[Records from a dataset]
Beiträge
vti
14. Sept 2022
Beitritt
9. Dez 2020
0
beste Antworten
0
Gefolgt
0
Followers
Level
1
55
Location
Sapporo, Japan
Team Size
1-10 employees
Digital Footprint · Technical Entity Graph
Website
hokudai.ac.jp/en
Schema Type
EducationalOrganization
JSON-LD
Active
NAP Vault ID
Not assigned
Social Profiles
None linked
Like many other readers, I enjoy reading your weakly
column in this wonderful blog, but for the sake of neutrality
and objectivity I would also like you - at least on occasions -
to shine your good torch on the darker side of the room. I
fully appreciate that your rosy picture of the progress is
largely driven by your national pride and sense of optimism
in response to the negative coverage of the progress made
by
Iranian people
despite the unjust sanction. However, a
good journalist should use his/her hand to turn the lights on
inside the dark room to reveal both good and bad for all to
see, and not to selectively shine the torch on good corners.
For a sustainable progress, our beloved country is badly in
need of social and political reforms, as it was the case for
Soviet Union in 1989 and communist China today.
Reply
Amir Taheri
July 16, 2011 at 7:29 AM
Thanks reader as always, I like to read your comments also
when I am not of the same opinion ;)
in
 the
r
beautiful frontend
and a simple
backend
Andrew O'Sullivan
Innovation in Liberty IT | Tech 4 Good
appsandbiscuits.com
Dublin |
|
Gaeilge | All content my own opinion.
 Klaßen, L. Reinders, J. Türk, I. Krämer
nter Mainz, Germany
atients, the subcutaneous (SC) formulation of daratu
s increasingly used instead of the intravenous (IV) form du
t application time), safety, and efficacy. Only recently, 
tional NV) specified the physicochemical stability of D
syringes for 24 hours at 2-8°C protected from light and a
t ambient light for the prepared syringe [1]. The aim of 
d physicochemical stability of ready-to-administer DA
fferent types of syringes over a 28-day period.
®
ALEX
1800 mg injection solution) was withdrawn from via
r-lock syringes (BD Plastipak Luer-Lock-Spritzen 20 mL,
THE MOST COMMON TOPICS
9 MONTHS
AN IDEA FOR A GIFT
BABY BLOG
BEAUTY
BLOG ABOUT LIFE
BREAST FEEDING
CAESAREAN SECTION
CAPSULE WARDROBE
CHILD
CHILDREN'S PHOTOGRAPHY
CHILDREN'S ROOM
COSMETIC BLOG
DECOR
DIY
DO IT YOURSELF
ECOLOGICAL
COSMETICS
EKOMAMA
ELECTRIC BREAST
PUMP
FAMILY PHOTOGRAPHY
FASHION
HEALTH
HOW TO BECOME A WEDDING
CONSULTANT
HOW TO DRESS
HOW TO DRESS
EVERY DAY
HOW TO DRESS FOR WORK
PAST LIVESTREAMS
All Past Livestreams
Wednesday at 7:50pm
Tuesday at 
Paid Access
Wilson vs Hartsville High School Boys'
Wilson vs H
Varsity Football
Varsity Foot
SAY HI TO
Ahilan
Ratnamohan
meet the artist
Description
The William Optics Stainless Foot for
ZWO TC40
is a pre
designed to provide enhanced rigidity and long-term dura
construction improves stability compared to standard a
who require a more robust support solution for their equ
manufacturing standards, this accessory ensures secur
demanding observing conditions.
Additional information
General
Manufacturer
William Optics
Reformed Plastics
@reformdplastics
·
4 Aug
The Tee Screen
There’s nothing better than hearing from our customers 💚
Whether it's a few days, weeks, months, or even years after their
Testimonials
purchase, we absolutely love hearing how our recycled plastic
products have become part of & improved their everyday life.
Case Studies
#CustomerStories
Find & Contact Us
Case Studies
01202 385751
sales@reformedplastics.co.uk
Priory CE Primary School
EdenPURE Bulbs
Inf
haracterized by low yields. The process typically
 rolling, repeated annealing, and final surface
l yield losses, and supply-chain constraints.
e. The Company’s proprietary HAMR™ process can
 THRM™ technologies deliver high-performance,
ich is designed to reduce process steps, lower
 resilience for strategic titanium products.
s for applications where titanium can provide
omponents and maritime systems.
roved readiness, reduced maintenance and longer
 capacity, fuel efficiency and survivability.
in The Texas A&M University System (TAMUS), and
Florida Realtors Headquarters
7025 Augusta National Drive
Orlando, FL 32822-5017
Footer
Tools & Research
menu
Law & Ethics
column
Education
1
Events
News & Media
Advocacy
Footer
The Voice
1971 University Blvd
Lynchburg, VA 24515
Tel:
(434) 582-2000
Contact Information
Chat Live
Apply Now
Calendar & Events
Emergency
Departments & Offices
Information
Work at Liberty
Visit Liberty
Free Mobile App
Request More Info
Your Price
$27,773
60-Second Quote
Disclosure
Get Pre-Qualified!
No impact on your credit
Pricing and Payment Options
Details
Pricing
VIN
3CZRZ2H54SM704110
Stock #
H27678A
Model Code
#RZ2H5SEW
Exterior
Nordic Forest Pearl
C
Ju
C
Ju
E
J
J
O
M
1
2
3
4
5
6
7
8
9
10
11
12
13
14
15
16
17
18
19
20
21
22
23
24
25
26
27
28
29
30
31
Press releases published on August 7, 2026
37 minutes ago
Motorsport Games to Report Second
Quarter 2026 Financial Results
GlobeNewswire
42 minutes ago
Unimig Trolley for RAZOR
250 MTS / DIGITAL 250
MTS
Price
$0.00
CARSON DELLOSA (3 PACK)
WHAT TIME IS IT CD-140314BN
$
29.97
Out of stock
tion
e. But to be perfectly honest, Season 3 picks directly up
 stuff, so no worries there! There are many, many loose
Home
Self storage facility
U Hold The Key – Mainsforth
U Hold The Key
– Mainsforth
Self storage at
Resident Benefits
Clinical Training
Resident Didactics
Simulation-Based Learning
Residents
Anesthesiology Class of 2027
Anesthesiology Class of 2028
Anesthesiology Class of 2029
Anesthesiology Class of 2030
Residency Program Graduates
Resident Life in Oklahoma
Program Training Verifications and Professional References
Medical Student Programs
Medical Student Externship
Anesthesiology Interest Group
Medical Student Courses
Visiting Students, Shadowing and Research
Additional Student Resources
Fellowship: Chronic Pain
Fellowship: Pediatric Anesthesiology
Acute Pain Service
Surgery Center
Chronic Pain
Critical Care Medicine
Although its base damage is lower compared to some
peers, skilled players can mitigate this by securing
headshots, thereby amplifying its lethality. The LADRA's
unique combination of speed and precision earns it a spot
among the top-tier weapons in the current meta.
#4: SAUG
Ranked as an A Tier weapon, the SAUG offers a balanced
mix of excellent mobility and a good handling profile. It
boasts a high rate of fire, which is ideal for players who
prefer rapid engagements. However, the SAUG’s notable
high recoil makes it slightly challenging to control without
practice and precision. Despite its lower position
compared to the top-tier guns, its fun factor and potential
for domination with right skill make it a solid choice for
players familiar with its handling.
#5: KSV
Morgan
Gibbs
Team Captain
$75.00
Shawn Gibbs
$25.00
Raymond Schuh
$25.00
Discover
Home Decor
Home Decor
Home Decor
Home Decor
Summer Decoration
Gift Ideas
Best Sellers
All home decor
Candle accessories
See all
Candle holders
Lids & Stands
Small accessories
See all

ABOUT THIS EXERCISE
Exact output of every entry is required.

TASK ANSWER
Beiträge
vti
14. Sept 2022
Beitritt
9. Dez 2020
0
beste Antworten
0
Gefolgt
0
Followers
Level
1
55
Location
Sapporo, Japan
Team Size
1-10 employees
Digital Footprint · Technical Entity Graph
Website
hokudai.ac.jp/en
Schema Type
EducationalOrganization
JSON-LD
Active
NAP Vault ID
Not assigned
Social Profiles
None linked
Like many other readers, I enjoy reading your weakly
column in this wonderful blog, but for the sake of neutrality
and objectivity I would also like you - at least on occasions -
to shine your good torch on the darker side of the room. I
fully appreciate that your rosy picture of the progress is
largely driven by your national pride and sense of optimism
in response to the negative coverage of the progress made
by
Iranian people
despite the unjust sanction. However, a
good journalist should use his/her hand to turn the lights on
inside the dark room to reveal both good and bad for all to
see, and not to selectively shine the torch on good corners.
For a sustainable progress, our beloved country is badly in
need of social and political reforms, as it was the case for
Soviet Union in 1989 and communist China today.
Reply
Amir Taheri
July 16, 2011 at 7:29 AM
Thanks reader as always, I like to read your comments also
when I am not of the same opinion ;)
in
 the
r
beautiful frontend
and a simple
backend
Andrew O'Sullivan
Innovation in Liberty IT | Tech 4 Good
appsandbiscuits.com
Dublin |
|
Gaeilge | All content my own opinion.
 Klaßen, L. Reinders, J. Türk, I. Krämer
nter Mainz, Germany
atients, the subcutaneous (SC) formulation of daratu
s increasingly used instead of the intravenous (IV) form du
t application time), safety, and efficacy. Only recently, 
tional NV) specified the physicochemical stability of D
syringes for 24 hours at 2-8°C protected from light and a
t ambient light for the prepared syringe [1]. The aim of 
d physicochemical stability of ready-to-administer DA
fferent types of syringes over a 28-day period.
®
ALEX
1800 mg injection solution) was withdrawn from via
r-lock syringes (BD Plastipak Luer-Lock-Spritzen 20 mL,
THE MOST COMMON TOPICS
9 MONTHS
AN IDEA FOR A GIFT
BABY BLOG
BEAUTY
BLOG ABOUT LIFE
BREAST FEEDING
CAESAREAN SECTION
CAPSULE WARDROBE
CHILD
CHILDREN'S PHOTOGRAPHY
CHILDREN'S ROOM
COSMETIC BLOG
DECOR
DIY
DO IT YOURSELF
ECOLOGICAL
COSMETICS
EKOMAMA
ELECTRIC BREAST
PUMP
FAMILY PHOTOGRAPHY
FASHION
HEALTH
HOW TO BECOME A WEDDING
CONSULTANT
HOW TO DRESS
HOW TO DRESS
EVERY DAY
HOW TO DRESS FOR WORK
PAST LIVESTREAMS
All Past Livestreams
Wednesday at 7:50pm
Tuesday at 
Paid Access
Wilson vs Hartsville High School Boys'
Wilson vs H
Varsity Football
Varsity Foot
SAY HI TO
Ahilan
Ratnamohan
meet the artist
Description
The William Optics Stainless Foot for
ZWO TC40
is a pre
designed to provide enhanced rigidity and long-term dura
construction improves stability compared to standard a
who require a more robust support solution for their equ
manufacturing standards, this accessory ensures secur
demanding observing conditions.
Additional information
General
Manufacturer
William Optics
Reformed Plastics
@reformdplastics
·
4 Aug
The Tee Screen
There’s nothing better than hearing from our customers 💚
Whether it's a few days, weeks, months, or even years after their
Testimonials
purchase, we absolutely love hearing how our recycled plastic
products have become part of & improved their everyday life.
Case Studies
#CustomerStories
Find & Contact Us
Case Studies
01202 385751
sales@reformedplastics.co.uk
Priory CE Primary School
EdenPURE Bulbs
Inf
haracterized by low yields. The process typically
 rolling, repeated annealing, and final surface
l yield losses, and supply-chain constraints.
e. The Company’s proprietary HAMR™ process can
 THRM™ technologies deliver high-performance,
ich is designed to reduce process steps, lower
 resilience for strategic titanium products.
s for applications where titanium can provide
omponents and maritime systems.
roved readiness, reduced maintenance and longer
 capacity, fuel efficiency and survivability.
in The Texas A&M University System (TAMUS), and
Florida Realtors Headquarters
7025 Augusta National Drive
Orlando, FL 32822-5017
Footer
Tools & Research
menu
Law & Ethics
column
Education
1
Events
News & Media
Advocacy
Footer
The Voice
1971 University Blvd
Lynchburg, VA 24515
Tel:
(434) 582-2000
Contact Information
Chat Live
Apply Now
Calendar & Events
Emergency
Departments & Offices
Information
Work at Liberty
Visit Liberty
Free Mobile App
Request More Info
Your Price
$27,773
60-Second Quote
Disclosure
Get Pre-Qualified!
No impact on your credit
Pricing and Payment Options
Details
Pricing
VIN
3CZRZ2H54SM704110
Stock #
H27678A
Model Code
#RZ2H5SEW
Exterior
Nordic Forest Pearl
C
Ju
C
Ju
E
J
J
O
M
1
2
3
4
5
6
7
8
9
10
11
12
13
14
15
16
17
18
19
20
21
22
23
24
25
26
27
28
29
30
31
Press releases published on August 7, 2026
37 minutes ago
Motorsport Games to Report Second
Quarter 2026 Financial Results
GlobeNewswire
42 minutes ago
Unimig Trolley for RAZOR
250 MTS / DIGITAL 250
MTS
Price
$0.00
CARSON DELLOSA (3 PACK)
WHAT TIME IS IT CD-140314BN
$
29.97
Out of stock
tion
e. But to be perfectly honest, Season 3 picks directly up
 stuff, so no worries there! There are many, many loose
Home
Self storage facility
U Hold The Key – Mainsforth
U Hold The Key
– Mainsforth
Self storage at
Resident Benefits
Clinical Training
Resident Didactics
Simulation-Based Learning
Residents
Anesthesiology Class of 2027
Anesthesiology Class of 2028
Anesthesiology Class of 2029
Anesthesiology Class of 2030
Residency Program Graduates
Resident Life in Oklahoma
Program Training Verifications and Professional References
Medical Student Programs
Medical Student Externship
Anesthesiology Interest Group
Medical Student Courses
Visiting Students, Shadowing and Research
Additional Student Resources
Fellowship: Chronic Pain
Fellowship: Pediatric Anesthesiology
Acute Pain Service
Surgery Center
Chronic Pain
Critical Care Medicine
Although its base damage is lower compared to some
peers, skilled players can mitigate this by securing
headshots, thereby amplifying its lethality. The LADRA's
unique combination of speed and precision earns it a spot
among the top-tier weapons in the current meta.
#4: SAUG
Ranked as an A Tier weapon, the SAUG offers a balanced
mix of excellent mobility and a good handling profile. It
boasts a high rate of fire, which is ideal for players who
prefer rapid engagements. However, the SAUG’s notable
high recoil makes it slightly challenging to control without
practice and precision. Despite its lower position
compared to the top-tier guns, its fun factor and potential
for domination with right skill make it a solid choice for
players familiar with its handling.
#5: KSV
Morgan
Gibbs
Team Captain
$75.00
Shawn Gibbs
$25.00
Raymond Schuh
$25.00
Discover
Home Decor
Home Decor
Home Decor
Home Decor
Summer Decoration
Gift Ideas
Best Sellers
All home decor
Candle accessories
See all
Candle holders
Lids & Stands
Small accessories
See all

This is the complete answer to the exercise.